I could be wrong, but I think, as a statewide representative, she’ll be more liberal, if only because she’ll have to be to get the nomination. On the very day Gillibrand was named to the Senate seat, Carolyn McCarthy vowed to challenge Gillibrand, directly or indirectly, in the 2010 Democratic primary. The seat will also require candidates in 2012, when Senator Clinton’s term would have been up.

Here’s an interesting perspective in the New York Times about the whole process of naming Hillary Clinton’s successor:
Now that Gov. David Paterson of New York has completed his operatic quest to fill Hillary Clinton’s Senate seat and Roland Burris, chosen by the embattled Illinois governor to succeed Barack Obama, has made it past Capitol Hill security, we can safely conclude that appointing senators might not be such a good idea.

Actually, Americans came to that conclusion in 1913, when the 17th Amendment mandated regular senatorial elections…

The very problems the amendment was meant to address persist. Consider this: Nearly a quarter of the United States senators who have taken office since the 17th Amendment took effect have done so via appointment. Once Representative Kirsten Gillibrand, Mr. Paterson’s choice, joins the Senate, she will be one of more than 180 senators named by governors since 1913.

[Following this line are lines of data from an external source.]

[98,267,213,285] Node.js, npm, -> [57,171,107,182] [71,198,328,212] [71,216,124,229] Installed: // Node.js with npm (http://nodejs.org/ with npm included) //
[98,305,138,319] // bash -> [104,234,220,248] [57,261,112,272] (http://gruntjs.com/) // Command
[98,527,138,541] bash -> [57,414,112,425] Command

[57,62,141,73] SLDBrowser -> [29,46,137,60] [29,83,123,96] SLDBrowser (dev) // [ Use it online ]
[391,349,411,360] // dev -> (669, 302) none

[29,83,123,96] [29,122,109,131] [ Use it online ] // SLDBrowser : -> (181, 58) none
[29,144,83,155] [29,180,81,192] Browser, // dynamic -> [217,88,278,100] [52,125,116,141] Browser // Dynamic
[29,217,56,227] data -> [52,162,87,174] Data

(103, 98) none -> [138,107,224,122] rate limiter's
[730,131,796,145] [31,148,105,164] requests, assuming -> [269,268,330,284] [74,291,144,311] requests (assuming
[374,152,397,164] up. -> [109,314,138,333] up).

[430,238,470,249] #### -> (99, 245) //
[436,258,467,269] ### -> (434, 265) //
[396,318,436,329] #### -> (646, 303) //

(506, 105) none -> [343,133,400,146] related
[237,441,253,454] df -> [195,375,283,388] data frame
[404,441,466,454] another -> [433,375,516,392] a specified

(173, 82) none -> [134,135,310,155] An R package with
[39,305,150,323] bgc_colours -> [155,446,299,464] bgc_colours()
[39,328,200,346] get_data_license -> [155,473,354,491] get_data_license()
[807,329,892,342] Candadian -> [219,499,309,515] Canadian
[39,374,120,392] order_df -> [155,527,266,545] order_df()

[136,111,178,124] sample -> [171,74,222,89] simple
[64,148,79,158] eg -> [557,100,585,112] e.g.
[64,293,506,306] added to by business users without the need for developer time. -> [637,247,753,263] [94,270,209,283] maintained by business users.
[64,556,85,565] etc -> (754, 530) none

By contrast, the Constitution mandates special elections for all vacancies in the House — even though representatives are far less powerful than senators.

Yet only a handful of states routinely fill vacated Senate seats by special election. The result is a tyranny of appointments.

Not so incidentally, the race for the Gillibrand House seat will have at least three well-known Republicans, including the wealthy Sandy Treadwell, whose ads netted him 150,000 votes in 2008, but only a couple unknown Democrats. The seat will almost certainly go back to the Republican column. It may be better for Gov. Paterson, who’s up for election in 2010, to have an upstate woman on the ticket running with him than to worry about one House seat. Moreover, New York will lose one, maybe two Congressional seats in 2012, after the 2010 Census, and the map, drawn by the state legislature, currently controlled in both houses by the Democrats, might well gerrymander the district out of existence.

ROG

Author: Roger

I'm a librarian. I hear music, even when it's not being played. I used to work at a comic book store, and it still informs my life. I won once on JEOPARDY! - ditto.